■ BUTIR TUGAS ■
Pilih setiap baris di bawah yang memuat kata "this", lalu salin baris-baris itu. Perhatikan bahwa huruf besar dan huruf kecil dibedakan.

Baris yang diambil dari sebuah kumpulan data
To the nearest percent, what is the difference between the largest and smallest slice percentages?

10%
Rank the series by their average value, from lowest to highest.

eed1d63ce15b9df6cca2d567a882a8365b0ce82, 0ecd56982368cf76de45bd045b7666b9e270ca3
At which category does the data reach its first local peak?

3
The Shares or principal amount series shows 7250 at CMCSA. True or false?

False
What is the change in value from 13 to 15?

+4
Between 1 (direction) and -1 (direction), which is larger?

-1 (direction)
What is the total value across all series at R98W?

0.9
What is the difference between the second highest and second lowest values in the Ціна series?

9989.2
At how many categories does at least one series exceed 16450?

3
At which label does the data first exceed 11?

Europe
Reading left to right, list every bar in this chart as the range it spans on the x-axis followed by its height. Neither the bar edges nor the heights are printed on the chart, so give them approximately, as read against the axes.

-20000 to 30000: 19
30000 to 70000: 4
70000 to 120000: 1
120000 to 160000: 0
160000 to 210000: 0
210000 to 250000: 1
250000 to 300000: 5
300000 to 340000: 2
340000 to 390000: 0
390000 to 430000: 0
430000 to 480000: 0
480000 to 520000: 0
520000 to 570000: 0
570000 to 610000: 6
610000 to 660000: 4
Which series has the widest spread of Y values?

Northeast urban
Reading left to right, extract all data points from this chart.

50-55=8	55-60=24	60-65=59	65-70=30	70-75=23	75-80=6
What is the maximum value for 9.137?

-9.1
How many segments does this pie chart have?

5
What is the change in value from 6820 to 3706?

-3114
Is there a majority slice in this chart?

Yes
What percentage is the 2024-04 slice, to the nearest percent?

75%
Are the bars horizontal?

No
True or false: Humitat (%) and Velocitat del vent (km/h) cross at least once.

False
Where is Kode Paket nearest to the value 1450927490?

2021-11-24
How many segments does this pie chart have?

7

■ PENYELESAIAN SOAL ■
Reading left to right, list every bar in this chart as the range it spans on the x-axis followed by its height. Neither the bar edges nor the heights are printed on the chart, so give them approximately, as read against the axes.
Reading left to right, extract all data points from this chart.
How many segments does this pie chart have?
Is there a majority slice in this chart?
How many segments does this pie chart have?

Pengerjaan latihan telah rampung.